私の母は、自然療法の治療院を営んでいます。
実家で暮らしていた頃は、母の細やかな手当てのおかげで市販の医薬品を飲んだこと、医者にかかったことは一度もありません。
そんなお話をすると、たいていの方は興味をもってくださいます。
「どんな治療やケアをしているの?」
「おすすめの手当法を教えて!」
「こんなトラブルのときは、どうしている?」などなど。  

実際のところ、自然療法にはあらゆる症状や病気に対する手当て法があるのですが、用いるのはふだんの食の延長上にあるものが 多く、とっても身近で、なおかつ簡単な方法がたくさんあります。

そのうちの 1つで、私が小さな頃から親しみ、今も必ず常備しているのが番茶。それも、晩夏から晩秋にかけて摘み取った茶葉と茎を天日干しし、三年の熟成期間を経てから焙煎した「三年番茶」です。


晩夏から晩秋にかけて摘み取られた茶葉は、カフェインやタンニンといった刺激物質が少なく、胃腸にとても穏やか。さらに天日干し、三年もの熟成期間を経ることで、刺激物質はすっかり抜けきり、体を温め、胃腸の働きを助ける、薬効高いお茶となるんです。

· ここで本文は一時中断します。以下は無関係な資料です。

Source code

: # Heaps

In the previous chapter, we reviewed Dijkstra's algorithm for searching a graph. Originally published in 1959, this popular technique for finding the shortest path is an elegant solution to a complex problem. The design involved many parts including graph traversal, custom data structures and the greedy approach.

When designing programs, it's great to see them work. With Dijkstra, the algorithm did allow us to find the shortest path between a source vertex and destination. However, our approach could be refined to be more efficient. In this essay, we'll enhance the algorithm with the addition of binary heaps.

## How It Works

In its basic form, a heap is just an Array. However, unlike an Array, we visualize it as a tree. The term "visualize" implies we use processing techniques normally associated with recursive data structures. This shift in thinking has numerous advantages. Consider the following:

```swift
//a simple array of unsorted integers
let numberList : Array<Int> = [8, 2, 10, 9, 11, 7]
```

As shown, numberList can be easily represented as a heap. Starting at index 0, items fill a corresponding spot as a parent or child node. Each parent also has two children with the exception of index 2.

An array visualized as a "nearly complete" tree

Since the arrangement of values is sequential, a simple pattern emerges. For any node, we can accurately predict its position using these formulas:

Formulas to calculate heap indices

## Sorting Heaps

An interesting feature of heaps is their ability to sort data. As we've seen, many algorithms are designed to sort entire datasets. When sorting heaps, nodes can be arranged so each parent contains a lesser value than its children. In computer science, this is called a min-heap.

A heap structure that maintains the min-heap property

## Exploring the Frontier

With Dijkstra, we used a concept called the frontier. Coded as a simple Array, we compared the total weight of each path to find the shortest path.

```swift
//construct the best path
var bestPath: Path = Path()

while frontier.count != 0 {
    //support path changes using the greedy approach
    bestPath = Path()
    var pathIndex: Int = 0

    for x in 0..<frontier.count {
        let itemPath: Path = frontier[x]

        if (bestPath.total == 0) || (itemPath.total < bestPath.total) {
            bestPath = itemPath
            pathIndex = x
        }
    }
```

さて、この三年番茶、そのままでももちろんおいしい健康茶として楽しめるのですが、ちょっとしたものを加えるだけで、日常的なトラブルの手当てに大活躍してくれます。

●梅干し番茶
梅干し1個に、熱い番茶をさして飲みます。胃腸の働きを整えるため、日常的に飲むとよく、また血行をよくして老廃物の排出を促し、疲労回復にも効果的。

●醤油番茶
自然醸造の醤油を1、2滴垂らしたところに、熱い番茶をさして飲みます。
新陳代謝を活発にしてくれるので、体力が落ちている人は、入浴前に醤油番茶を一 杯飲んで。その後ベッドに入るとぐっすり眠れ、徐々に体力が 回復してきます。

●梅しょう番茶
梅干し1 個、少量のすりおろし生姜に熱い番茶をさして飲みます。食べ過ぎ、胃もたれ、胃痛、食欲不振、下痢、便秘といった胃腸のトラブルのほか、風邪の予防やひき始めの風邪の手当てにと大活躍。風邪の手当ての場合は2、3杯飲み、汗をたくさんかくようにするのがポ イントです。

●塩番茶
少し冷ました番茶に、2つまみほどの自然塩を溶かします。のどが痛むとき、違和感を感じるときのうがい剤として用いるほか、結膜炎やものもらい、目のかゆみが気になる時の洗眼剤としてもおすすめ。

どれもこれも、とっても簡単 にできそうでしょう?

ふだん使いのお茶が、困ったときのレスキューにもなる。みなさんもこの秋からぜひ、「三年番茶」を役立ててみてくださいね。